M. Pineau n’a aucun doute sur le fait que le couperet serait de toute manière tombé un jour. Mais il croit lui aussi que son rôle de porte-parole - qui l’a parfois mené à dire ce qu’aucun autre groupe n’osait prendre à son compte, de peur de représailles - y est pour quelque chose. « Il y a de cette dimension-là. Je pense que ce serait de jouer à l’autruche que de dire qu’il n’y en a pas. »


En espérant voir la CCdA renaître un jour, son conseil d’administration ne met ses activités qu’en veilleuse et continuera son travail de façon intérimaire.


Réactions


Le milieu culturel se désole de perdre un joueur important. « On perd notre lobby, a résumé au Devoir Raymond Legault, président de l’Union des artistes, membre depuis plusieurs années de la CCdA. La CCdA faisait des remarques au gouvernement sur la situation des différents organismes en art et culture (souvent des OSBL aux ressources limitées) à travers le pays », permettant à ceux-ci d’avoir une voix. « C’était un point névralgique d’échanges sur les enjeux à l’échelle du pays en matière de financement, de législation - comme règles du CRTC ou Loi sur le droit d’auteur. »

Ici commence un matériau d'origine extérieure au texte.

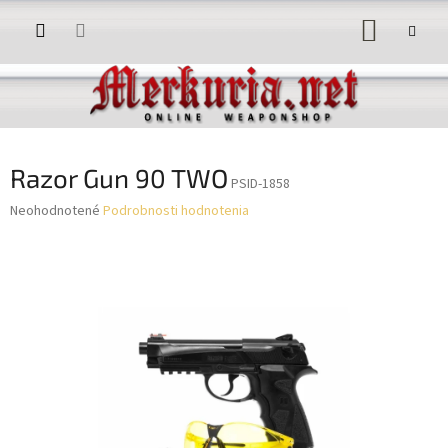
Prejsť
NÁKUP
na
obsah
KOŠÍK
Razor Gun 90 TWO
PSID-1858
Priemerné
Neohodnotené
Podrobnosti hodnotenia
hodnotenie
produktu
je
0,0
z
5
hviezdičiek.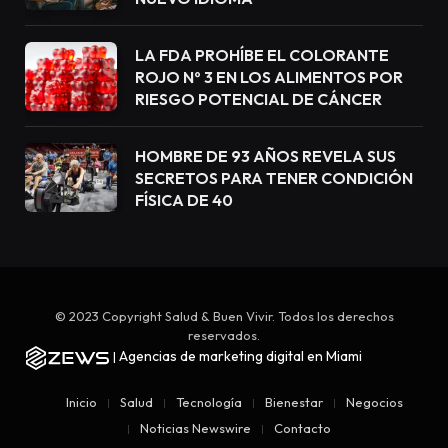
LA FDA PROHÍBE EL COLORANTE
ROJO Nº 3 EN LOS ALIMENTOS POR
RIESGO POTENCIAL DE CÁNCER
HOMBRE DE 93 AÑOS REVELA SUS
SECRETOS PARA TENER CONDICIÓN
FÍSICA DE 40
© 2023 Copyright Salud & Buen Vivir. Todos los derechos
reservados.
Agencias de marketing digital en Miami
|
Inicio
Salud
Tecnología
Bienestar
Negocios
Noticias Newswire
Contacto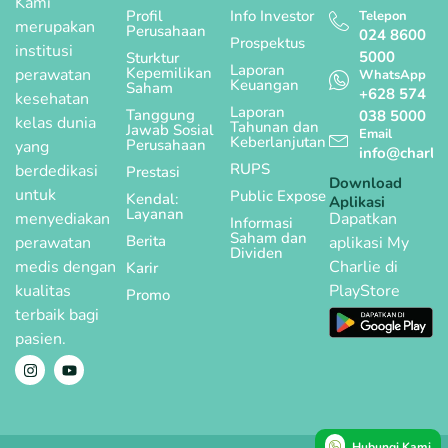
Kami
Profil
Info Investor
Telepon
merupakan
Perusahaan
024 8600
Prospektus
institusi
5000
Sturktur
Laporan
Kepemilikan
perawatan
WhatsApp
Keuangan
Saham
+628 574
kesehatan
Laporan
Tanggung
038 5000
kelas dunia
Tahunan dan
Jawab Sosial
Email
Keberlanjutan
Perusahaan
yang
info@charlie
RUPS
berdedikasi
Prestasi
Download
untuk
Public Expose
Kendal:
Aplikasi
Layanan
menyediakan
Dapatkan
Informasi
Saham dan
Berita
perawatan
aplikasi My
Dividen
medis dengan
Charlie di
Karir
kualitas
PlayStore
Promo
terbaik bagi
pasien.
Hubungi Kami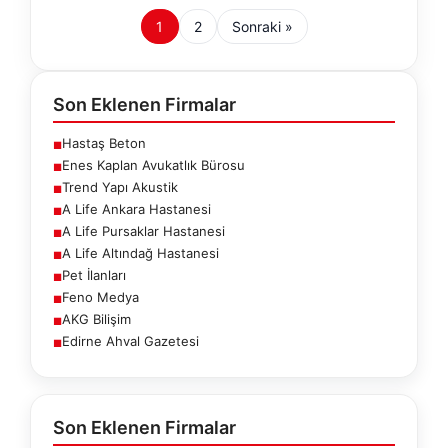
1
2
Sonraki »
Son Eklenen Firmalar
Hastaş Beton
■
Enes Kaplan Avukatlık Bürosu
■
Trend Yapı Akustik
■
A Life Ankara Hastanesi
■
A Life Pursaklar Hastanesi
■
A Life Altındağ Hastanesi
■
Pet İlanları
■
Feno Medya
■
AKG Bilişim
■
Edirne Ahval Gazetesi
■
Son Eklenen Firmalar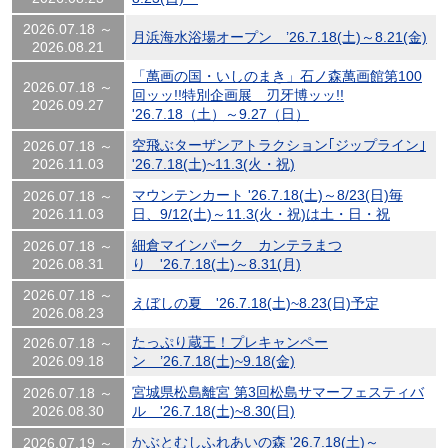
2026.07.18 ～
月浜海水浴場オープン ’26.7.18(土)～8.21(金)
2026.08.21
「萬画の国・いしのまき」石ノ森萬画館第100
2026.07.18 ～
回ッッ!!特別企画展 刃牙博ッッ!!
2026.09.27
'26.7.18（土）～9.27（日）
空飛ぶターザンアトラクション｢ジップライン｣
2026.07.18 ～
2026.11.03
'26.7.18(土)~11.3(火・祝)
マウンテンカート '26.7.18(土)～8/23(日)毎
2026.07.18 ～
2026.11.03
日、9/12(土)～11.3(火・祝)は土・日・祝
細倉マインパーク カンテラまつ
2026.07.18 ～
2026.08.31
り '26.7.18(土)～8.31(月)
2026.07.18 ～
えぼしの夏 '26.7.18(土)~8.23(日)予定
2026.08.23
たっぷり蔵王！プレキャンペー
2026.07.18 ～
2026.09.18
ン ’26.7.18(土)~9.18(金)
宮城県松島離宮 第3回松島サマーフェスティバ
2026.07.18 ～
2026.08.30
ル '26.7.18(土)~8.30(日)
かぶとむしふれあいの森 '26.7.18(土)～
2026.07.19 ～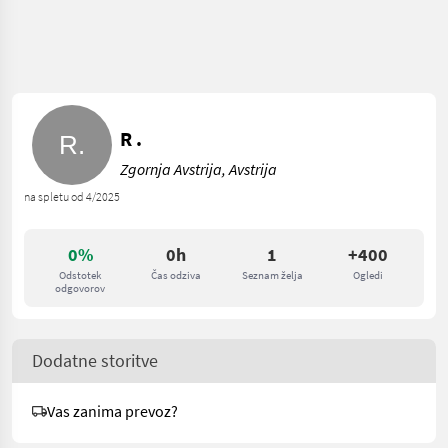
R .
Zgornja Avstrija, Avstrija
na spletu od 4/2025
0%
0h
1
+400
Odstotek
Čas odziva
Seznam želja
Ogledi
odgovorov
Dodatne storitve
Vas zanima prevoz?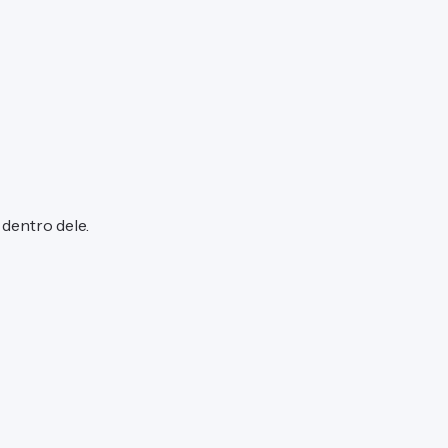
dentro dele.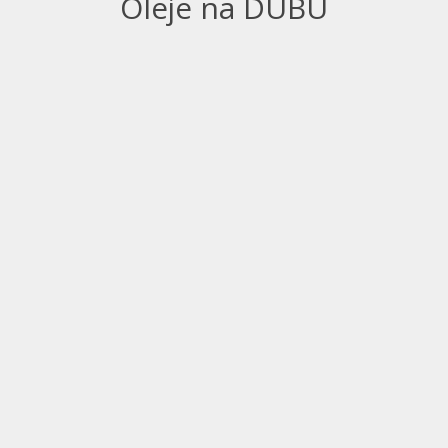
Oleje na DUBU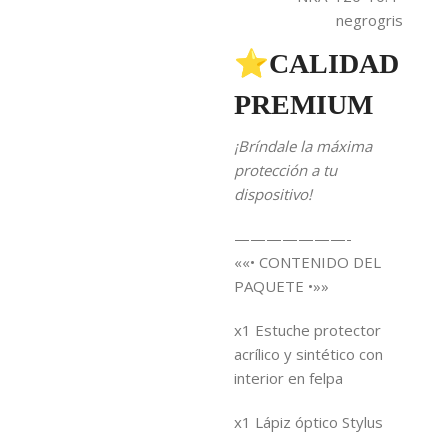
negrogris
⭐CALIDAD
PREMIUM
¡Bríndale la máxima
protección a tu
dispositivo!
———————-
««• CONTENIDO DEL
PAQUETE •»»
x1 Estuche protector
acrílico y sintético con
interior en felpa
x1 Lápiz óptico Stylus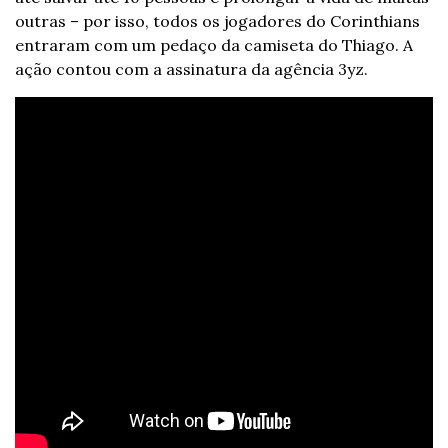
outras – por isso, todos os jogadores do Corinthians 
entraram com um pedaço da camiseta do Thiago. A 
ação contou com a assinatura da agência 3yz.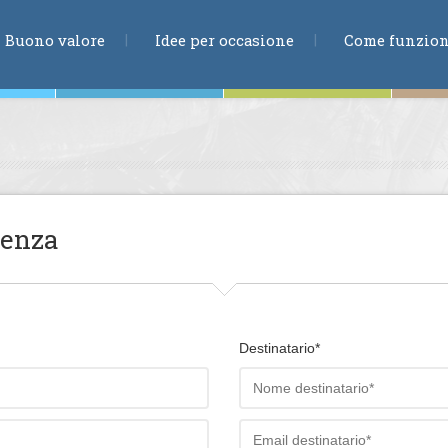
RICERCA
Buono valore
Idee per occasione
Come funzio
ne
ienza
te
Destinatario*
ia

L’organisme a d’ailleurs accompli « un véritable tour de force » dans la réforme de cette Loi, a renchéri Danièle Simpson, présidente de l’Union des écrivaines et écrivains, en ralliant les visions différentes de 80 organismes culturels canadiens. Elle rappelait à quel point la CCdA « a été liée aux grandes réalisations en matière de politiques culturelles ». En 1950, l’organisme a notamment recommandé au gouvernement fédéral de créer un conseil national des arts - qui verra le jour en 1957 - et la Bibliothèque nationale.